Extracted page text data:
────────

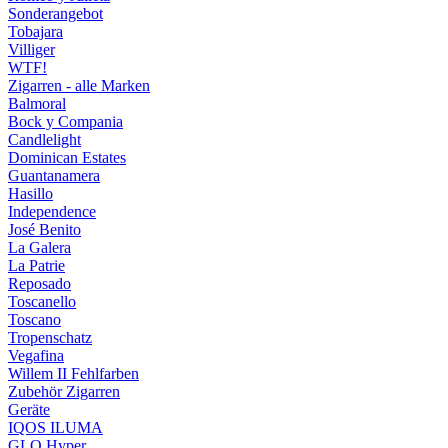
Sonderangebot
Tobajara
Villiger
WTF!
Zigarren - alle Marken
Balmoral
Bock y Compania
Candlelight
Dominican Estates
Guantanamera
Hasillo
Independence
José Benito
La Galera
La Patrie
Reposado
Toscanello
Toscano
Tropenschatz
Vegafina
Willem II Fehlfarben
Zubehör Zigarren
Geräte
IQOS ILUMA
GLO Hyper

────────

◆ What you are asked to do
Using the records above, output exactly the lines from the one containing "Bock y Compania" through the last line, and no others.

◆ Solution
Bock y Compania
Candlelight
Dominican Estates
Guantanamera
Hasillo
Independence
José Benito
La Galera
La Patrie
Reposado
Toscanello
Toscano
Tropenschatz
Vegafina
Willem II Fehlfarben
Zubehör Zigarren
Geräte
IQOS ILUMA
GLO Hyper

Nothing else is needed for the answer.